La comparaison avec le sportif dont parle David Douillet dans la préface éclaire aussi beaucoup. Aucun sportif n’imagine se préparer à de grandes compétitions sans l’appui de ceux qui l’ont fait avant eux. Alors pourquoi les chefs d’entreprise le feraient ?

Et puis, les bonnes idées ne sont pas réservées aux Américains. Je suis très chauvine et ai eu envie que les chefs d’entreprise français aient les mêmes cartes en main que leurs compétiteurs. C’est pour cette raison que j’ai ramené le concept des États-Unis. Cette introduction éclaire sur les motivations à plonger dans le grand bain des operating partners ; le reste du livre donne des pistes pour savoir comment faire et bien s’y prendre.

Quelles tendances émergentes vous semblent les plus prometteuses ?

I.S. : La première tendance que j’observe est une demande croissante de garanties par les dirigeants d’entreprise sur l’impact qu’aura l’intervention d’un operating partner. Ils ont besoin de mesurer le retour sur investissement (ROI). Pour cela, deux leviers existent : s’appuyer sur des operating partners certifiés – la première certification vient d’être lancée par l’Operating Partners Academy – et travailler avec des professionnels qui s’engagent sur les résultats.

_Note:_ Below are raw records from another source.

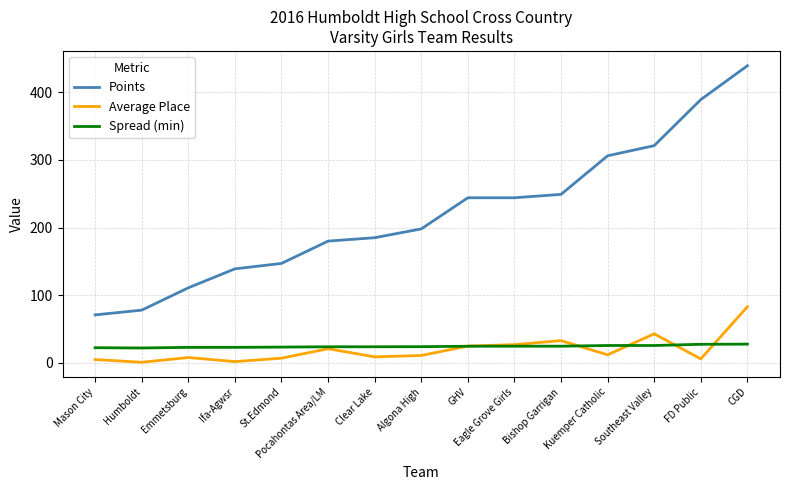

Rank the series by their maximum value, from highest to lowest.

Points, Average Place, Spread (min)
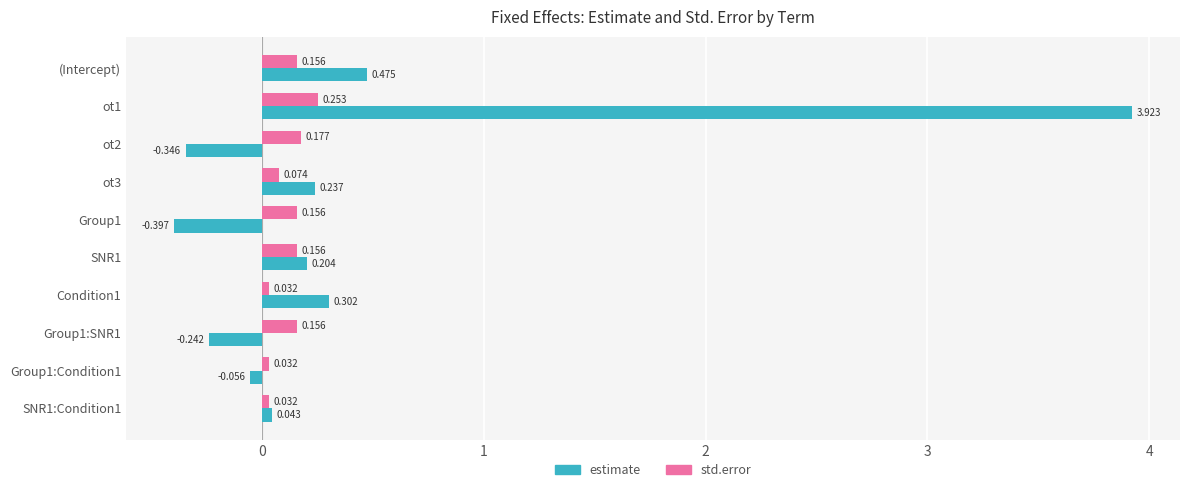

Is the value of std.error at (Intercept) greater than the value of estimate at Group1:SNR1?

Yes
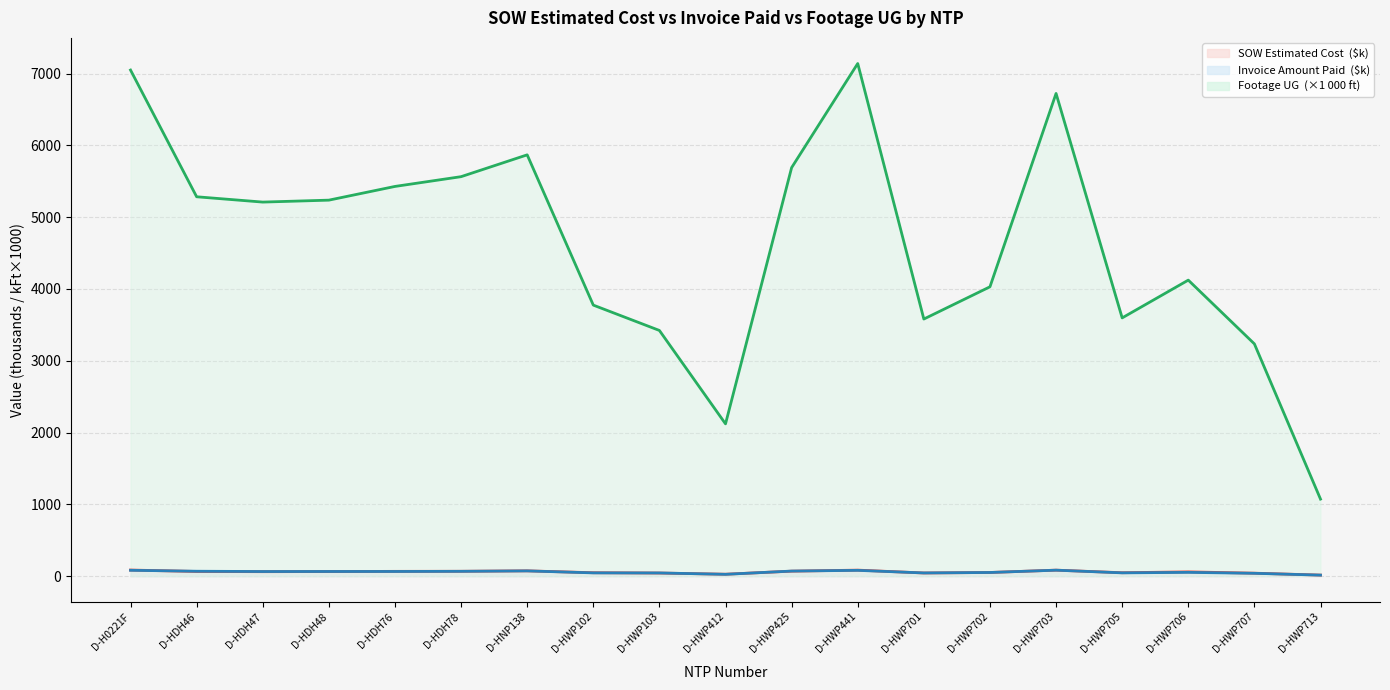

True or false: Footage UG (line) and SOW Estimated Cost (line) cross at least once.

False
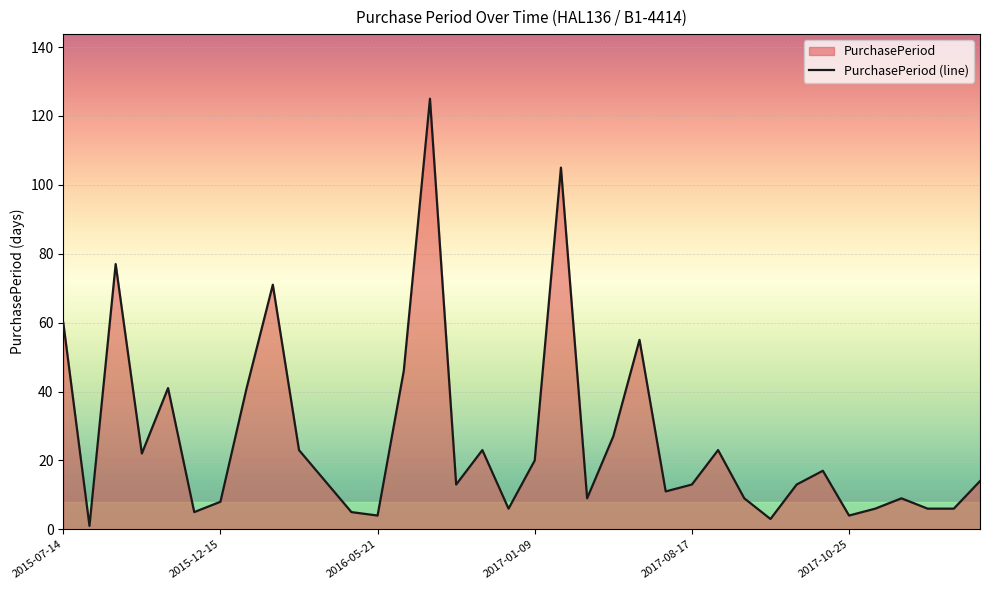

Which has a higher value, 34 or 20?

20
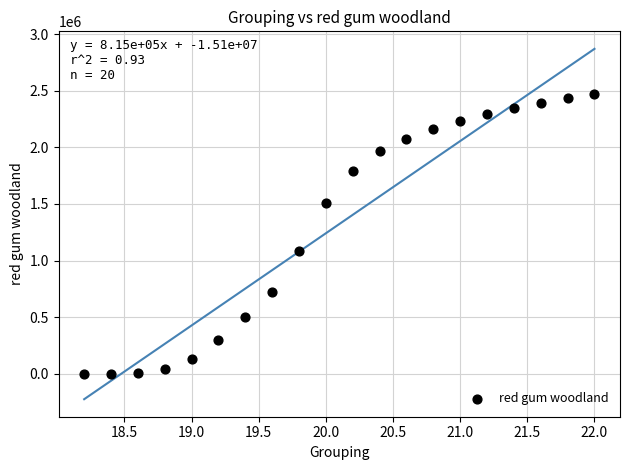

What is the range of X values (max minus min)?

3.8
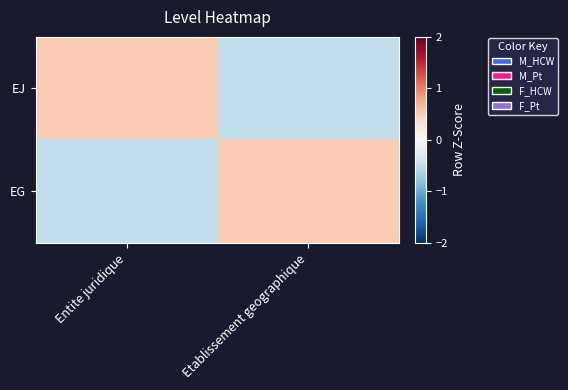

At which category is the sum across all series the highest?

Entite juridique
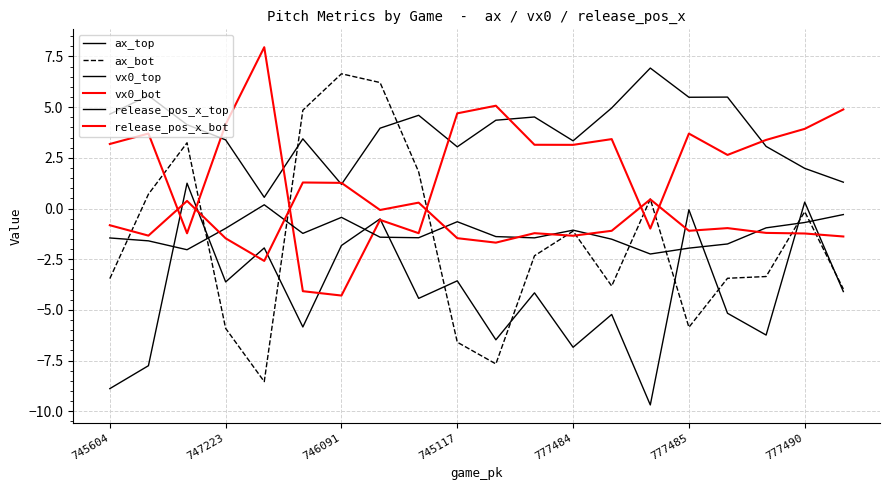

Is this an area chart (filled region under the line)?

No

La seconde tendance, c’est l’élargissement des prescripteurs et des missions. Les acteurs du M&A, du restructuring et du corporate venture capital s’intéressent de plus en plus à ce rôle. Ils voient dans l’operating partner un expert capable de sécuriser des deals, d’assurer la mise en œuvre opérationnelle post-acquisition, ou encore d’accompagner des startups sur la structuration et la gouvernance.

Quel est le conseil que vous donneriez à un lecteur ?

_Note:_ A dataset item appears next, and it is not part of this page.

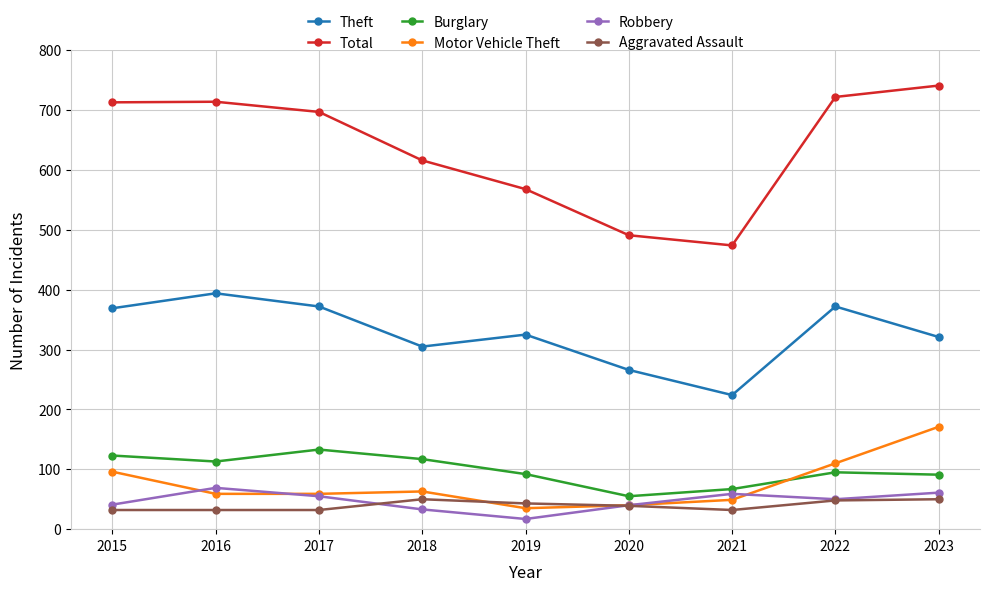

True or false: Theft and Aggravated Assault cross at least once.

False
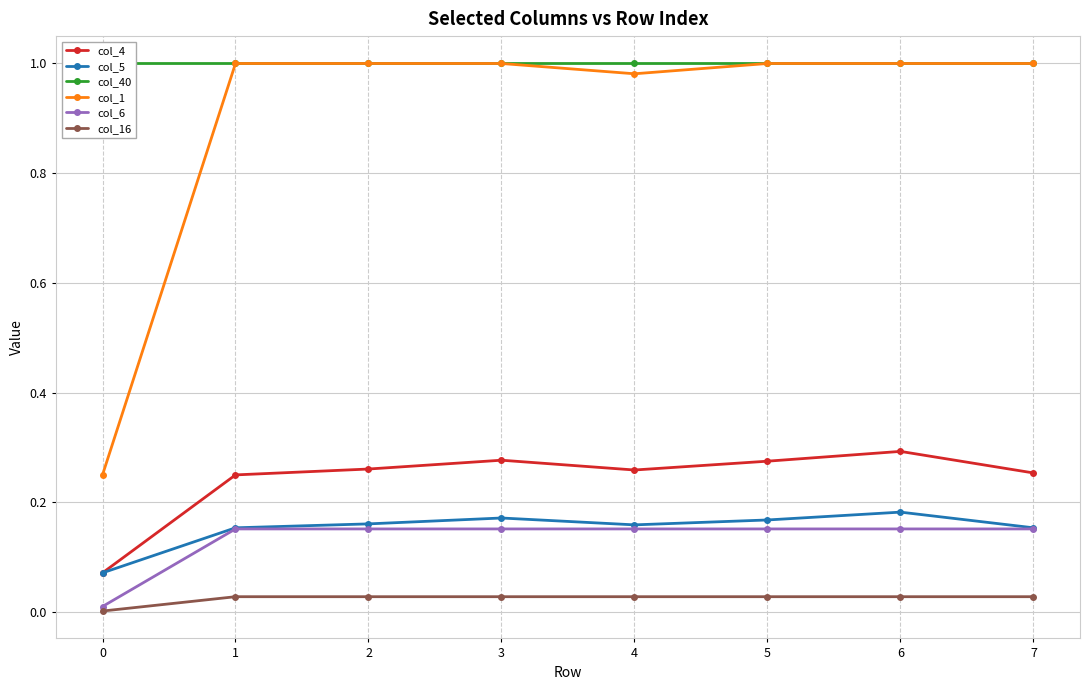

List the series in order of their peak value, lowest first.

col_16, col_6, col_5, col_4, col_40, col_1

I.S. : Ne restez pas seul ! Face au contexte de crise et d’incertitudes, il est tentant de tout mettre à l’arrêt. Or c’est la pire des options. L’operating partner peut être un appui précieux pour éviter l’inaction, rester concentré sur ses leviers de création de valeur, structurer les projets. Aucun pilote de rallye ne partirait sans copilote, aucun sportif de haut niveau ne se lancerait dans une compétition sans sparring partner.

Quels sujets vous passionnent pour la suite ?

I.S. : Deux thématiques me stimulent. D’abord, l’intelligence artificielle : elle soulève des questions sur la standardisation de la pensée, les risques de manipulation des idées, les impacts sur la capacité à innover. Ensuite, les monnaies numériques nationales : elles promettent plus d’inclusion et d’efficacité mais posent des questions majeures sur la cybersécurité, la stabilité financière et les effets sur les entreprises.

Merci Isabelle Saladin

Merci Bertrand Jouvenot

Le livre : Operating partner, Isabelle Saladin, Dunod, 2024.